Description of the task ▸ Without including any pictures, return the records below exactly as written.
======== Data shown ========
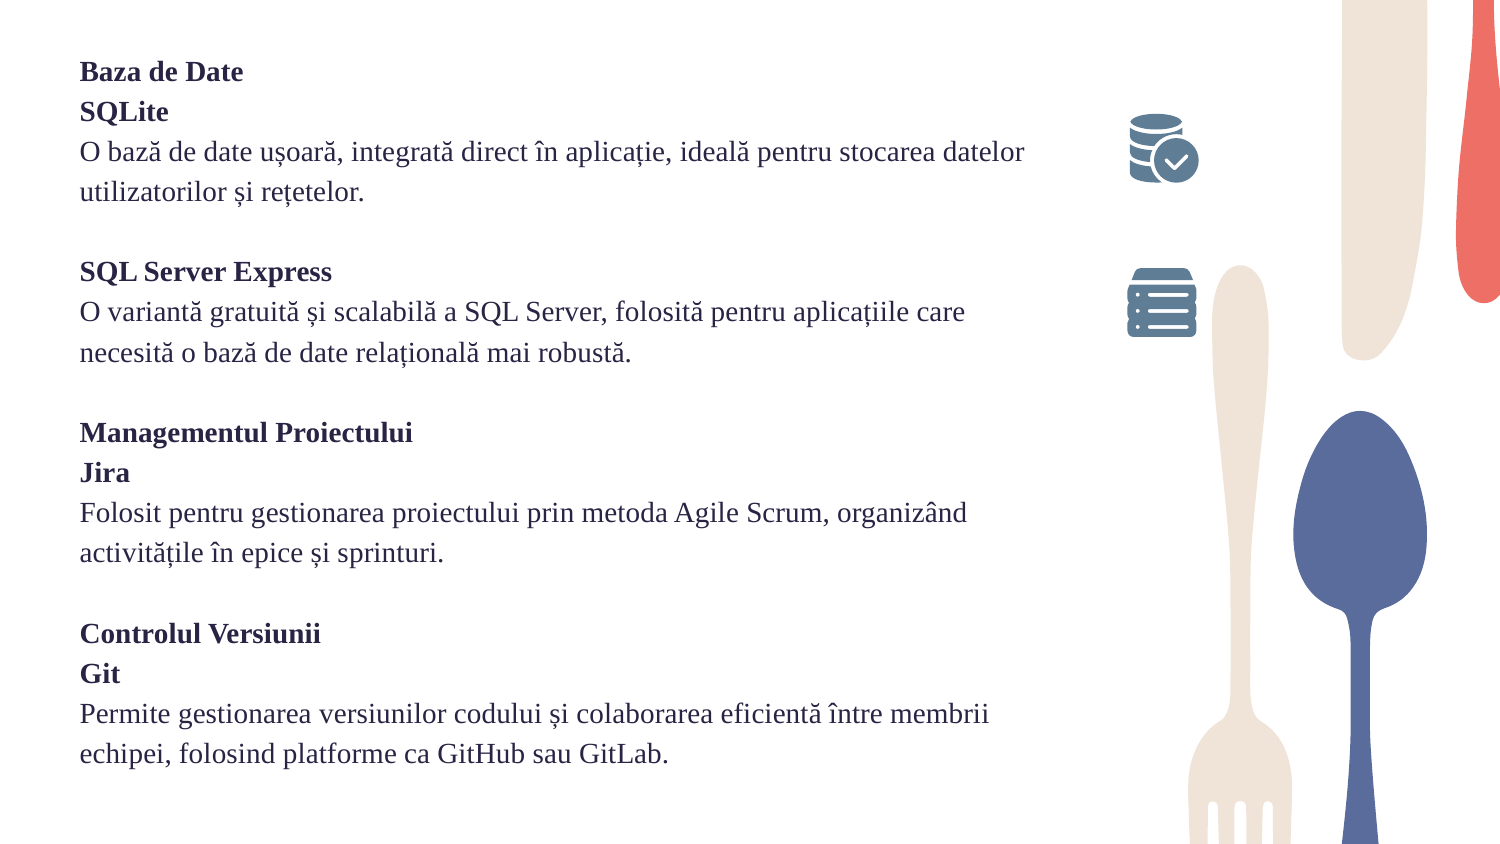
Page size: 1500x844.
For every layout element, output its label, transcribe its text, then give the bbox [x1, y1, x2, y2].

subtitle Baza de Date SQLite O bază de date ușoară, integrată direct în aplicație, ideală pentru stocarea datelor utilizatorilor și rețetelor. SQL Server Express O variantă gratuită și scalabilă a SQL Server, folosită pentru aplicațiile care necesită o bază de date relațională mai robustă. Managementul Proiectului Jira Folosit pentru gestionarea proiectului prin metoda Agile Scrum, organizând activitățile în epice și sprinturi. Controlul Versiunii Git Permite gestionarea versiunilor codului și colaborarea eficientă între membrii echipei, folosind platforme ca GitHub sau GitLab. [41, 31, 1041, 781]
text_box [1129, 113, 1199, 183]
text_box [1127, 267, 1197, 338]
========
Response area ▸
Page size: 1500x844.
For every layout element, output its label, transcribe its text, then give the bbox [x1, y1, x2, y2].

subtitle Baza de Date SQLite O bază de date ușoară, integrată direct în aplicație, ideală pentru stocarea datelor utilizatorilor și rețetelor. SQL Server Express O variantă gratuită și scalabilă a SQL Server, folosită pentru aplicațiile care necesită o bază de date relațională mai robustă. Managementul Proiectului Jira Folosit pentru gestionarea proiectului prin metoda Agile Scrum, organizând activitățile în epice și sprinturi. Controlul Versiunii Git Permite gestionarea versiunilor codului și colaborarea eficientă între membrii echipei, folosind platforme ca GitHub sau GitLab. [41, 31, 1041, 781]
text_box [1129, 113, 1199, 183]
text_box [1127, 267, 1197, 338]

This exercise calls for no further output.